In einem Workshop gegen Extremismus, dass vom österreichischen Sozialministerium finanziert wird, teilte ein Jugendlicher, der anonym bleiben möchte, seine bewegende Lebensgeschichte mit. Er ist in Österreich aufgewachsen und fühlte sich in seiner Kindheit als Österreicher – schließlich war dieses Land seine Heimat. Doch bereits früh musste er erfahren, dass nicht alle Menschen ihn so sahen. In der Umgebung, in der er aufwuchs, herrschte vielerorts eine ablehnende Haltung gegenüber Menschen mit Migrationshintergrund.
Als er einmal erwähnte, dass er Österreicher sei – immerhin besaß er die österreichische Staatsbürgerschaft –, wurde ihm von einer älteren Dame entgegnet, dass er niemals ein echter Österreicher sein könne. Sein äußeres Erscheinungsbild passe nicht zu dem Bild, das sie von einem „echten“ Österreicher hatte. „Du wirst immer ein Ausländer bleiben“, waren ihre Worte – eine Aussage, die ihn tief verletzte.
Mit zunehmendem Alter wurde die Situation für ihn nicht einfacher.
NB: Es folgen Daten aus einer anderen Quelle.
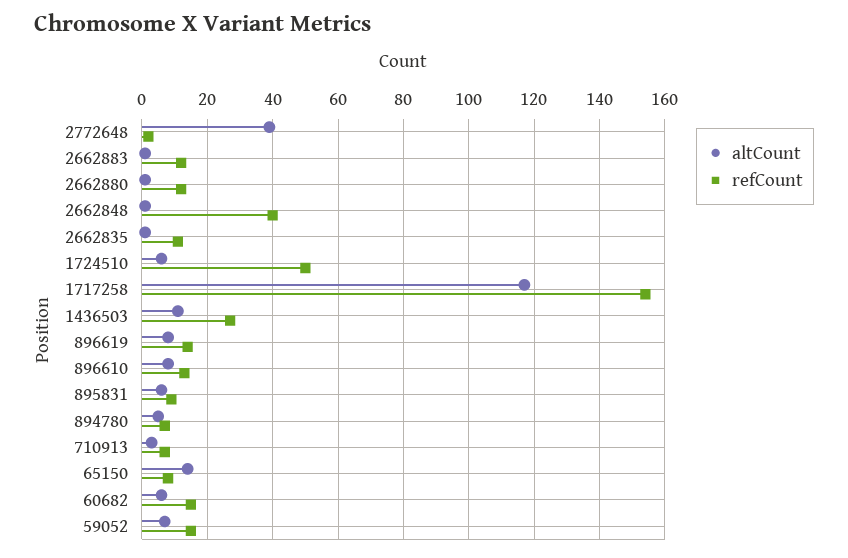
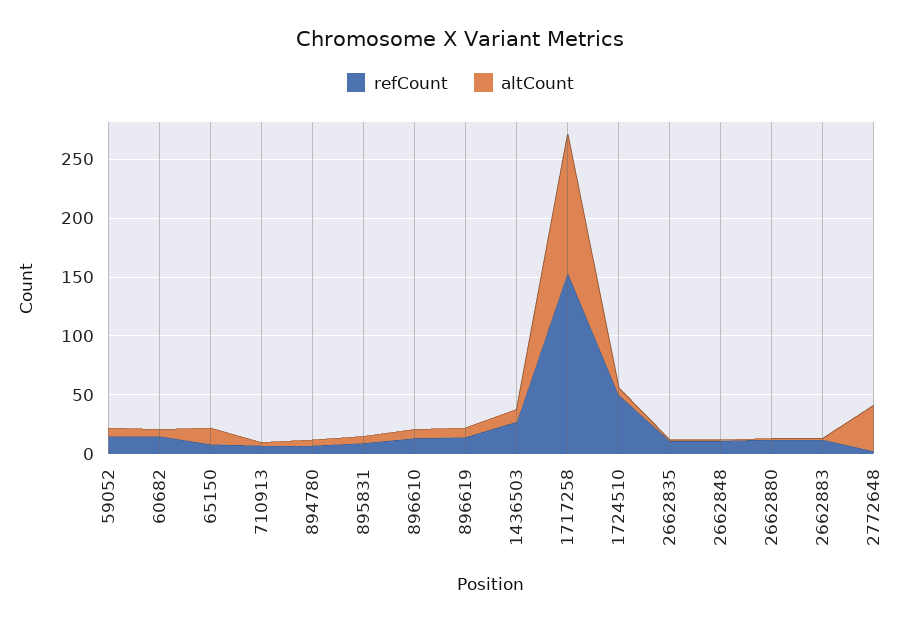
refCount, 2662848: 40 -> 10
In der Schule und in seinem privaten Umfeld wurde er immer wieder mit Fragen konfrontiert, die ihn in eine Schublade drängten. Er sollte erklären, warum die Taliban bestimmte Gräueltaten begingen oder warum Osama bin Laden dieses oder jenes getan hatte – als ob er für deren Handlungen verantwortlich wäre. Dabei hatte er nie eine Verbindung zu diesen Personen oder deren Ideologien gespürt. Ganz im Gegenteil: Er identifizierte sich mit Österreich, mit seinen Werten und seiner Kultur. Doch egal, wie sehr er sich bemühte, immer wieder wurde er in eine Ecke gedrängt, die nicht seine eigene war. Irgendwann begann er zu glauben, dass es völlig egal sei, was er tat – für manche würde er immer der „afghanische Terrorist“ bleiben.
Mit der Zeit wuchs in ihm eine Wut über diese Ungerechtigkeit. Es schien, als gäbe es keinen Ausweg aus dieser gesellschaftlichen Zuschreibung. Besonders beunruhigend war, dass extremistische Gruppen genau diese Gefühle ausnutzten. Sie erzählten ihm dasselbe, was er bereits von Teilen der Gesellschaft gehört hatte: „Egal, was du tust, du wirst niemals dazugehören. Sie werden dich niemals als einen von ihnen akzeptieren.“ Diese Botschaft wirkte auf ihn, denn sie spiegelte seine eigenen schmerzhaften Erfahrungen wider.
Doch dann machte er auch eine andere, hoffnungsvollere Erfahrung: Er begegnete Menschen, die ihn nicht aufgrund seiner Herkunft oder seines Aussehens beurteilten, sondern ihn so akzeptierten, wie er war. Diese Begegnungen öffneten ihm die Augen. Er erkannte, dass es überall – sowohl in seinem Herkunftsmilieu als auch in der österreichischen Gesellschaft – gute und schlechte Menschen gibt. „Genau wie es bei uns Idioten gibt, gibt es sie auch hier“, dachte er sich. Man dürfe Menschen nicht nach den Taten einer extremistischen Minderheit beurteilen.
Dennoch stand er an einem gefährlichen Scheideweg. Die Ausgrenzung, die Wut und das Gefühl der Perspektivlosigkeit hätten ihn beinahe in die Arme extremistischer Gruppen getrieben. Doch er entschied sich dagegen. Die späte Erfahrung mit Menschen, die ihn so akzeptierten wie er war und nicht in eine Schublade mit bestimmten terroristischen und politischen Gruppen warfen, bei denen er weder Mitglied, noch Sprecher war, therapierten ihn dahingehend, dass er sich von radikalen Gruppierungen distanzieren konnte.